Extracted data »
********************
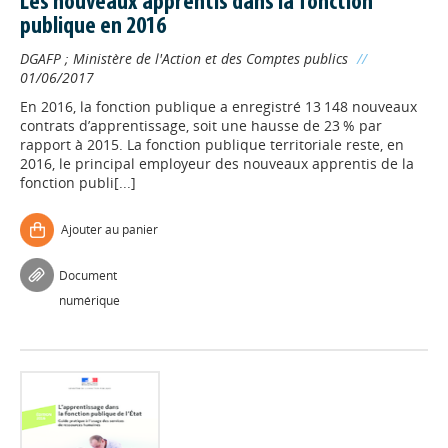
Les nouveaux apprentis dans la fonction
publique en 2016
DGAFP
;
Ministère de l'Action et des Comptes publics
//
01/06/2017
En 2016, la fonction publique a enregistré 13 148 nouveaux
contrats d’apprentissage, soit une hausse de 23 % par
rapport à 2015. La fonction publique territoriale reste, en
2016, le principal employeur des nouveaux apprentis de la
fonction publi[...]
Ajouter au panier
Document
numérique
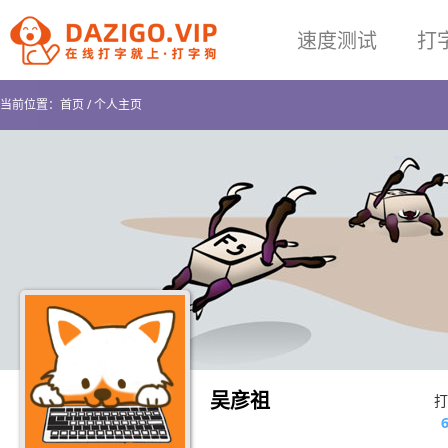
速度测试
打
当前位置：
首页
/
个人主页
吴彦祖
打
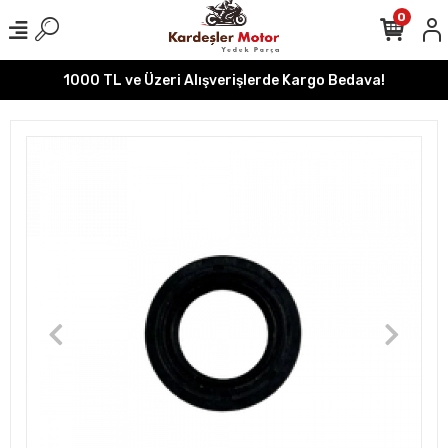
0
1000 TL ve Üzeri Alışverişlerde Kargo Bedava!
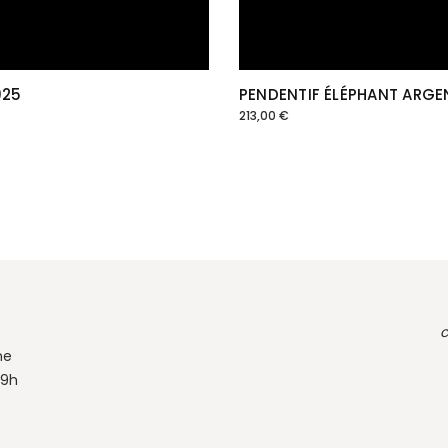
925
PENDENTIF ÉLÉPHANT ARGE
213,00
€
c
ne
19h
********************
What you need to do » Copy the text read from each of the items above exactly as it appears, covering all of the items, and leave the pictures out of your answer.

Output for this exercise »
Les nouveaux apprentis dans la fonction
publique en 2016
DGAFP
;
Ministère de l'Action et des Comptes publics
//
01/06/2017
En 2016, la fonction publique a enregistré 13 148 nouveaux
contrats d’apprentissage, soit une hausse de 23 % par
rapport à 2015. La fonction publique territoriale reste, en
2016, le principal employeur des nouveaux apprentis de la
fonction publi[...]
Ajouter au panier
Document
numérique
速度测试
打
当前位置：
首页
/
个人主页
吴彦祖
打
0
1000 TL ve Üzeri Alışverişlerde Kargo Bedava!
925
PENDENTIF ÉLÉPHANT ARGE
213,00
€
c
ne
19h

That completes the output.